Although this study was adequately powered, the low response rate may cast doubts about the generalisability of these results. However, there is no indication that the randomly selected dentists in this study differed in their demographics from the total population of dentists in Scotland, nor from other dentists independently and randomly selected for other national surveys. Furthermore, the snapshot approach was a pragmatic way of identifying current practice and beliefs from a greater number of dentists from the relatively small population of dentists in Scotland. It could be argued that having three random sets of independent samples from all the GDPs in Scotland ensured that the study participants were as representative as possible. The three independent samples were certainly representative of each other. Evidence for this is the lack of significant differences between these samples in any demographic variable, including gender, age, practice role, average sessions worked per week, number of colleagues, if they had been a vocational trainer and if their practice employed a hygienist/hygienist therapist.

This study did attempt to improve response rates by including another approach to delivering the survey to this population. The T2 questionnaire was delivered by post, as well as online to two independent random samples of dentists. The hope was that this much less costly delivery method would result in a similar response rate to the postal method, and so be worth pursuing in the later follow-up. However, the online delivery had a dismal response rate and this methodology was not repeated. There was no significant difference in the demographics of the responding participants, nor did excluding the 31 dentists who did reply electronically significantly change any of the results.
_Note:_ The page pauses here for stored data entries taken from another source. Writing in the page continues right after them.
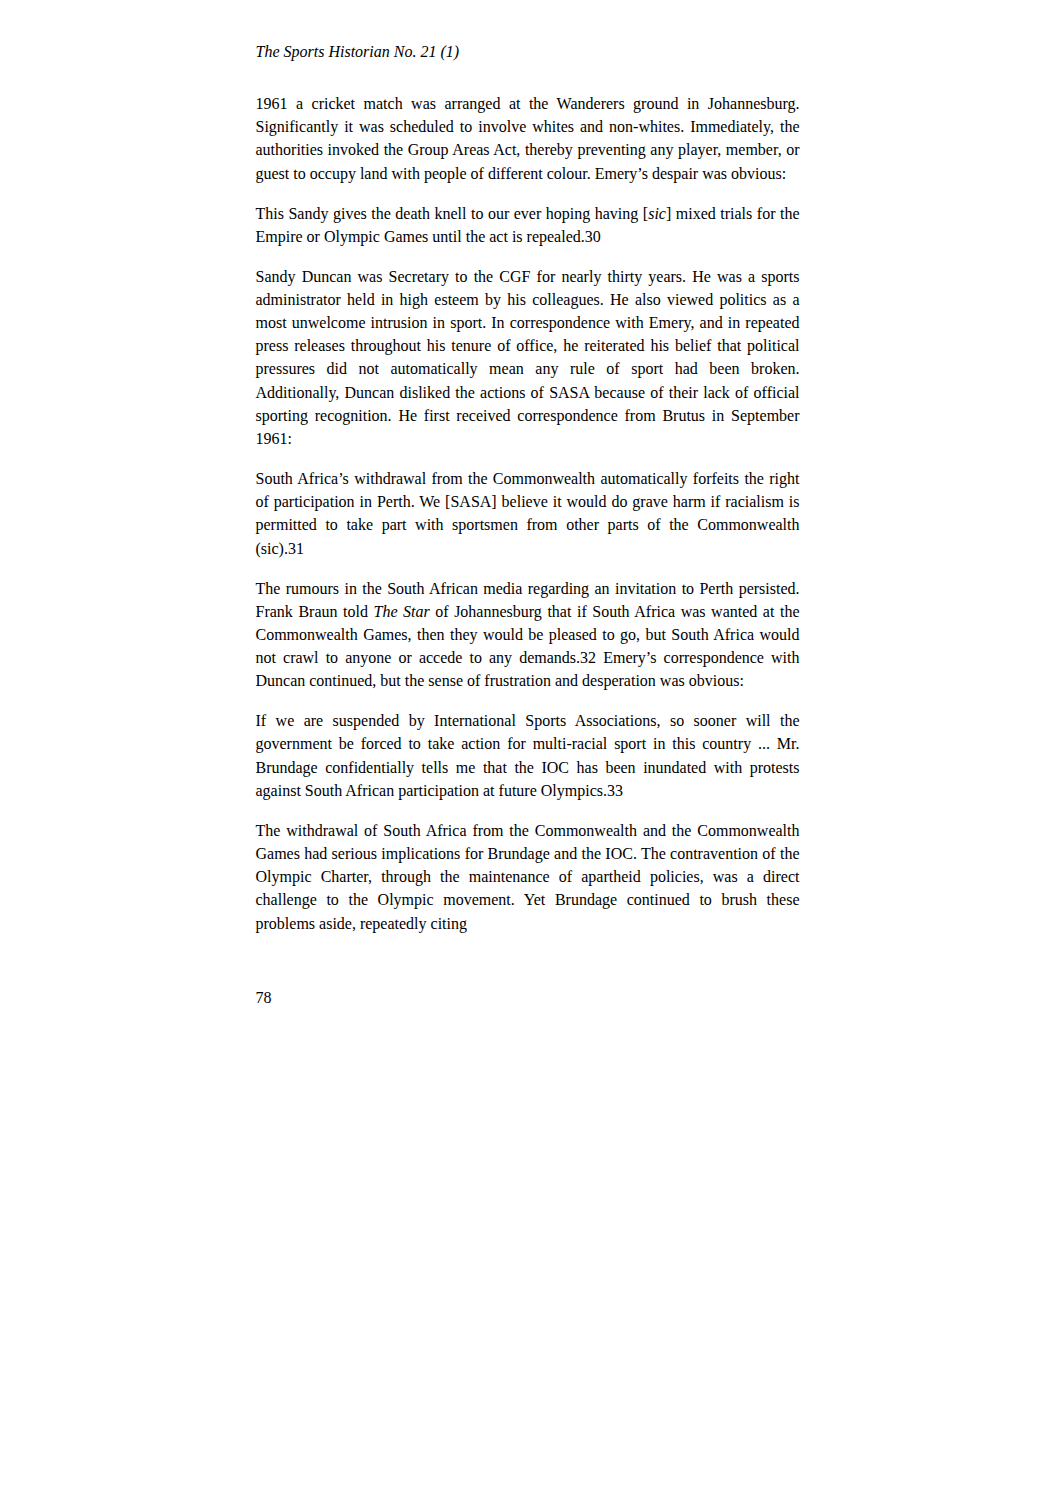The Sports Historian No. 21 (1)
1961 a cricket match was arranged at the Wanderers ground in Johannesburg. Significantly it was scheduled to involve whites and non-whites. Immediately, the authorities invoked the Group Areas Act, thereby preventing any player, member, or guest to occupy land with people of different colour. Emery’s despair was obvious:
This Sandy gives the death knell to our ever hoping having [sic] mixed trials for the Empire or Olympic Games until the act is repealed.30
Sandy Duncan was Secretary to the CGF for nearly thirty years. He was a sports administrator held in high esteem by his colleagues. He also viewed politics as a most unwelcome intrusion in sport. In correspondence with Emery, and in repeated press releases throughout his tenure of office, he reiterated his belief that political pressures did not automatically mean any rule of sport had been broken. Additionally, Duncan disliked the actions of SASA because of their lack of official sporting recognition. He first received correspondence from Brutus in September 1961:
South Africa’s withdrawal from the Commonwealth automatically forfeits the right of participation in Perth. We [SASA] believe it would do grave harm if racialism is permitted to take part with sportsmen from other parts of the Commonwealth (sic).31
The rumours in the South African media regarding an invitation to Perth persisted. Frank Braun told The Star of Johannesburg that if South Africa was wanted at the Commonwealth Games, then they would be pleased to go, but South Africa would not crawl to anyone or accede to any demands.32 Emery’s correspondence with Duncan continued, but the sense of frustration and desperation was obvious:
If we are suspended by International Sports Associations, so sooner will the government be forced to take action for multi-racial sport in this country ... Mr. Brundage confidentially tells me that the IOC has been inundated with protests against South African participation at future Olympics.33
The withdrawal of South Africa from the Commonwealth and the Commonwealth Games had serious implications for Brundage and the IOC. The contravention of the Olympic Charter, through the maintenance of apartheid policies, was a direct challenge to the Olympic movement. Yet Brundage continued to brush these problems aside, repeatedly citing
78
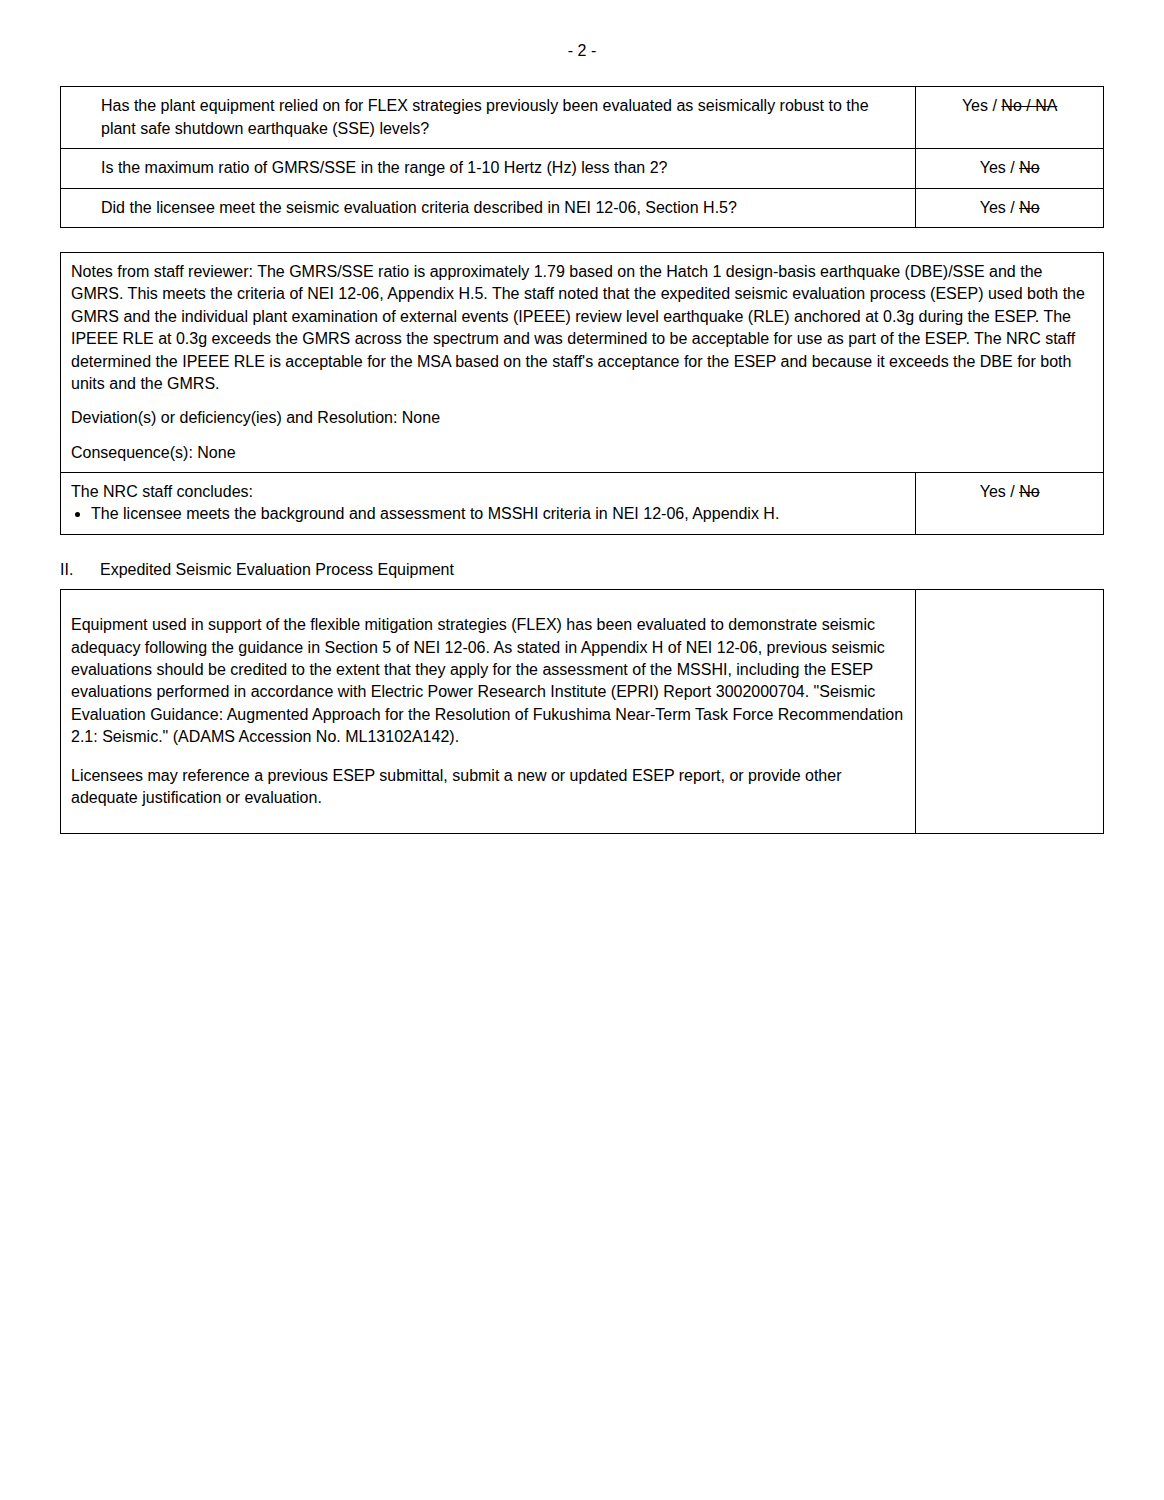- 2 -
| Has the plant equipment relied on for FLEX strategies previously been evaluated as seismically robust to the plant safe shutdown earthquake (SSE) levels? | Yes / No / NA |
| Is the maximum ratio of GMRS/SSE in the range of 1-10 Hertz (Hz) less than 2? | Yes / No |
| Did the licensee meet the seismic evaluation criteria described in NEI 12-06, Section H.5? | Yes / No |
| Notes from staff reviewer: The GMRS/SSE ratio is approximately 1.79 based on the Hatch 1 design-basis earthquake (DBE)/SSE and the GMRS. This meets the criteria of NEI 12-06, Appendix H.5. The staff noted that the expedited seismic evaluation process (ESEP) used both the GMRS and the individual plant examination of external events (IPEEE) review level earthquake (RLE) anchored at 0.3g during the ESEP. The IPEEE RLE at 0.3g exceeds the GMRS across the spectrum and was determined to be acceptable for use as part of the ESEP. The NRC staff determined the IPEEE RLE is acceptable for the MSA based on the staff's acceptance for the ESEP and because it exceeds the DBE for both units and the GMRS. Deviation(s) or deficiency(ies) and Resolution: None Consequence(s): None |
| The NRC staff concludes: The licensee meets the background and assessment to MSSHI criteria in NEI 12-06, Appendix H. | Yes / No |
II. Expedited Seismic Evaluation Process Equipment
| Equipment used in support of the flexible mitigation strategies (FLEX) has been evaluated to demonstrate seismic adequacy following the guidance in Section 5 of NEI 12-06. As stated in Appendix H of NEI 12-06, previous seismic evaluations should be credited to the extent that they apply for the assessment of the MSSHI, including the ESEP evaluations performed in accordance with Electric Power Research Institute (EPRI) Report 3002000704. "Seismic Evaluation Guidance: Augmented Approach for the Resolution of Fukushima Near-Term Task Force Recommendation 2.1: Seismic." (ADAMS Accession No. ML13102A142). Licensees may reference a previous ESEP submittal, submit a new or updated ESEP report, or provide other adequate justification or evaluation. | |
It is possible that using the email addresses automatically allocated by the NHS to each NHS list number, rather than any personal email account, may be the source of the problem. Any dentist not using the NHS generated email address would be completely unaware of the survey invitation.

Conclusion

Prior to this study, there was little available information about how patients on bisphosphonates were being managed in primary dental care in Scotland, or what beliefs may be mediating management decisions. This study was able to identify levels of compliance pre-and post-guidance publication for specific recommended behaviours and determine that further intervention was necessary to encourage better practice. Applying a theoretical framework to identifying and assessing beliefs which may be driving the performing of guidance recommended behaviours made it possible to suggest theoretically informed interventions based on study results. The next step is to implement the intervention(s) in a system wide, randomised controlled trial.
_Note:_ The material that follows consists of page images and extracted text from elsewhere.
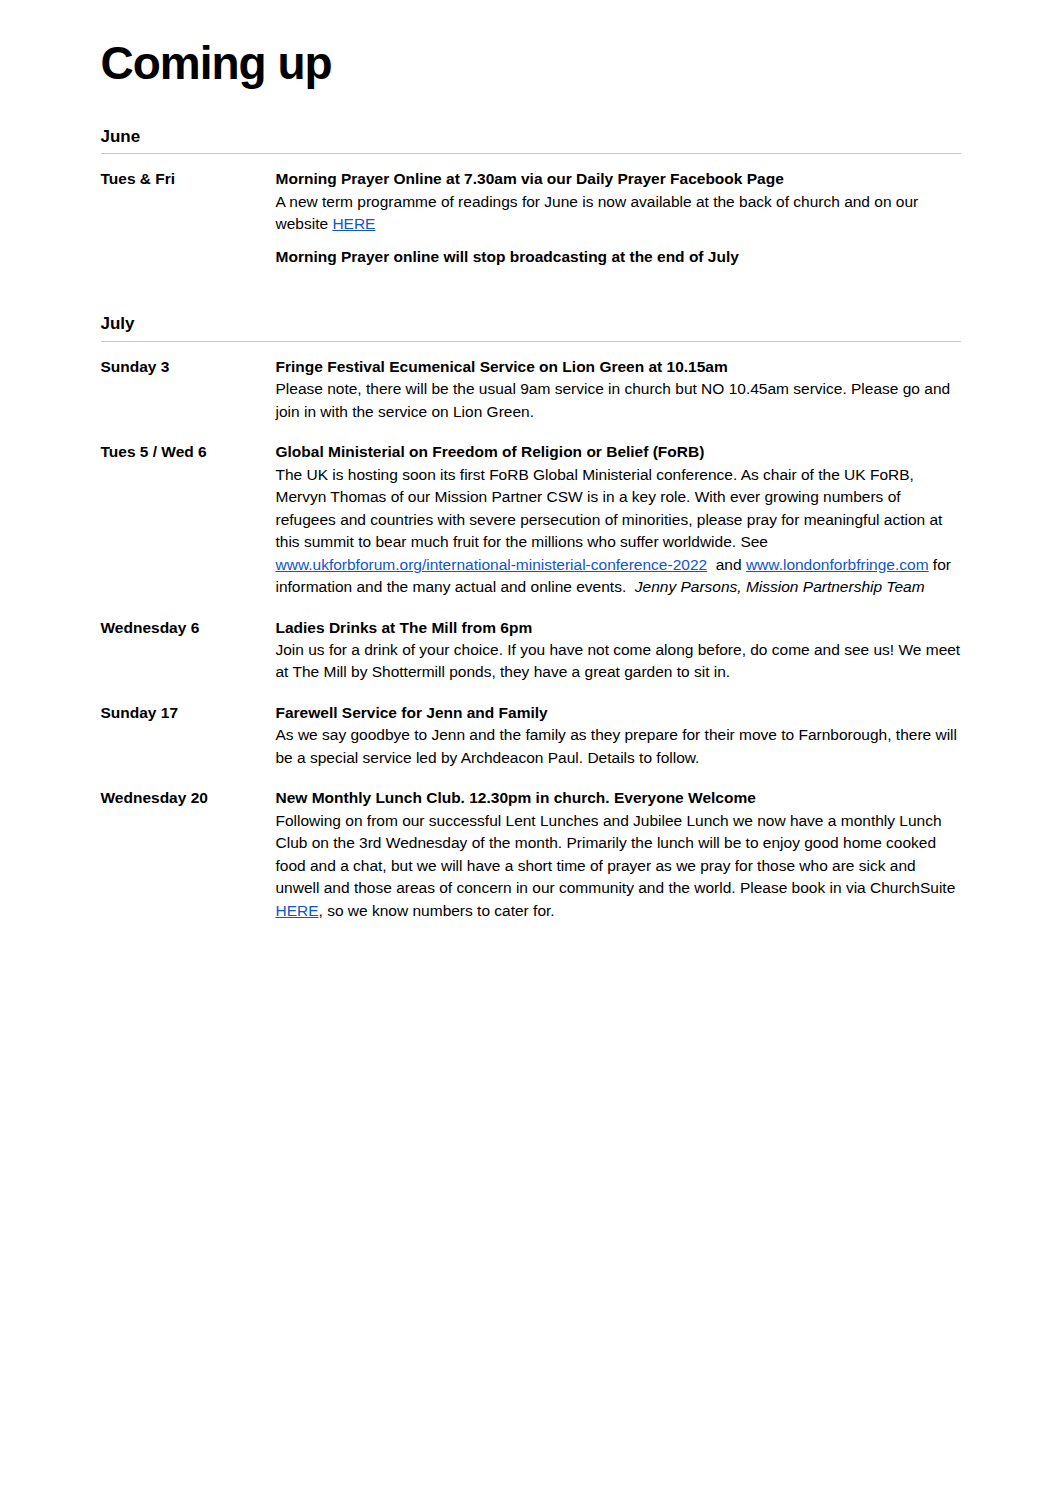Coming up
June
| Tues & Fri | Morning Prayer Online at 7.30am via our Daily Prayer Facebook Page A new term programme of readings for June is now available at the back of church and on our website HERE Morning Prayer online will stop broadcasting at the end of July |
July
| Sunday 3 | Fringe Festival Ecumenical Service on Lion Green at 10.15am Please note, there will be the usual 9am service in church but NO 10.45am service. Please go and join in with the service on Lion Green. |
| Tues 5 / Wed 6 | Global Ministerial on Freedom of Religion or Belief (FoRB) The UK is hosting soon its first FoRB Global Ministerial conference. As chair of the UK FoRB, Mervyn Thomas of our Mission Partner CSW is in a key role. With ever growing numbers of refugees and countries with severe persecution of minorities, please pray for meaningful action at this summit to bear much fruit for the millions who suffer worldwide. See www.ukforbforum.org/international-ministerial-conference-2022 and www.londonforbfringe.com for information and the many actual and online events. Jenny Parsons, Mission Partnership Team |
| Wednesday 6 | Ladies Drinks at The Mill from 6pm Join us for a drink of your choice. If you have not come along before, do come and see us! We meet at The Mill by Shottermill ponds, they have a great garden to sit in. |
| Sunday 17 | Farewell Service for Jenn and Family As we say goodbye to Jenn and the family as they prepare for their move to Farnborough, there will be a special service led by Archdeacon Paul. Details to follow. |
| Wednesday 20 | New Monthly Lunch Club. 12.30pm in church. Everyone Welcome Following on from our successful Lent Lunches and Jubilee Lunch we now have a monthly Lunch Club on the 3rd Wednesday of the month. Primarily the lunch will be to enjoy good home cooked food and a chat, but we will have a short time of prayer as we pray for those who are sick and unwell and those areas of concern in our community and the world. Please book in via ChurchSuite HERE , so we know numbers to cater for. |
Although this study is set in Scotland, its subject and findings are of current relevance to all UK dentists. Bisphosphonates are now more commonly prescribed across the UK to prevent and manage more conditions, and so all dentists are going to be dealing with more patients at risk of BRONJ. Furthermore, there is an ever increasing number of guidance documents being produced. It is not appropriate to ignore the evidence showing that dentists need support to revise and update their practice following guidance publication. It is hoped that the results of this study can provide some insight when addressing these issues.